Attorney S. Lee Merritt said police in Fort Worth and elsewhere in the country have shown "discriminatory behavior" toward minorities. He told The Associated Press that his client, Jacqueline Craig, is not currently considering a federal civil rights claim against police. She wants to see the Fort Worth officer fired and other actions taken by authorities, Merritt said.
"Everything that was done that day was done incorrectly," he said.
The officer, whose name hasn't been released, responded to a call for service after Craig argued with a man who she said had physically confronted her 7-year-old son for littering. In the cellphone video of Wednesday's incident, Craig can be heard telling the officer that the man had "grabbed and choked" her son.
The officer engages Craig in a conversation that quickly escalates. He asks why she hadn't taught her son not to litter. Craig says that regardless of whether the boy littered, the man did not have the right to "put his hands on him." The officer says, "Why not?"
One of Craig's daughters tries to push her mother away, but the officer forces Craig and the teen to the ground. He points a stun gun into Craig's back and then at her daughter when she tries to approach. Craig, her daughter and a second daughter who intervened were arrested on charges that include disorderly conduct. All three are now out of jail and back home.
Video of the confrontation posted to Facebook has been viewed more than 2.5 million times.
The officer allowed the situation to escalate, Merritt said, and did not file a report on Craig's claim that her neighbor accosted her son.
"We don't see this kind of action taken against citizens who are not black or who aren't brown," he said.
The officer was placed on restricted duty Thursday. Fort Worth police did not respond Friday to questions about the internal affairs investigation into the matter.
Attorney Terry Daffron, who represents the officer as counsel for the Combined Law Enforcement Association of Texas, said people shouldn't jump to conclusions based solely on the video, the Fort Worth Star-Telegram reported.

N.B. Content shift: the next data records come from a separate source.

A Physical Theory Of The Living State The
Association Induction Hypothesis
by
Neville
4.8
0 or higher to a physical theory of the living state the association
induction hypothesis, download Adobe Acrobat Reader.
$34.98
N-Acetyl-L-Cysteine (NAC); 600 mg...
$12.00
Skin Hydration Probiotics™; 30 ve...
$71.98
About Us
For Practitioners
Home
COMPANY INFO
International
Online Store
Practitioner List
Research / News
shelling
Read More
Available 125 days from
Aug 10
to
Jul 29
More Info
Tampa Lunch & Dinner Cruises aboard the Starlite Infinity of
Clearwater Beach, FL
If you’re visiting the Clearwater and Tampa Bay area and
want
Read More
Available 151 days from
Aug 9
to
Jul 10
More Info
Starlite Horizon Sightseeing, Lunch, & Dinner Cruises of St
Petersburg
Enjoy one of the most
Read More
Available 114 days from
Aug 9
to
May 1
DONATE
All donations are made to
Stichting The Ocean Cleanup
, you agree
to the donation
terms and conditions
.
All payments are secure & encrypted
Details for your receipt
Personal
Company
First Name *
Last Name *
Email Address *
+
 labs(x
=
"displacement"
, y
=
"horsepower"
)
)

"As has become the norm in our society, the video does not show the entire interaction between the officer and the individuals on the scene," Daffron said in a statement to the newspaper. "It is shameful that there is an immediate rush to judgment that my client is a racist cop simply because of the color of his skin ... I am confident that when all of the facts, evidence, and information come to light, it will present a different account of the events."
The incident prompted about 100 protesters to gather Thursday evening at a courthouse, holding signs that read, "Moms Stick Together," ''Racism Is a Sin," and "Am I Next?"
Police said in a statement that they have reviewed the officer's body camera footage, but will not be releasing it or many other details because state law regarding internal investigations doesn't allow them to do so.
"We acknowledge that the initial appearance of the video may raise serious questions," the police statement said. "We ask that our investigators are given the time and opportunity to thoroughly examine this incident and to submit their findings."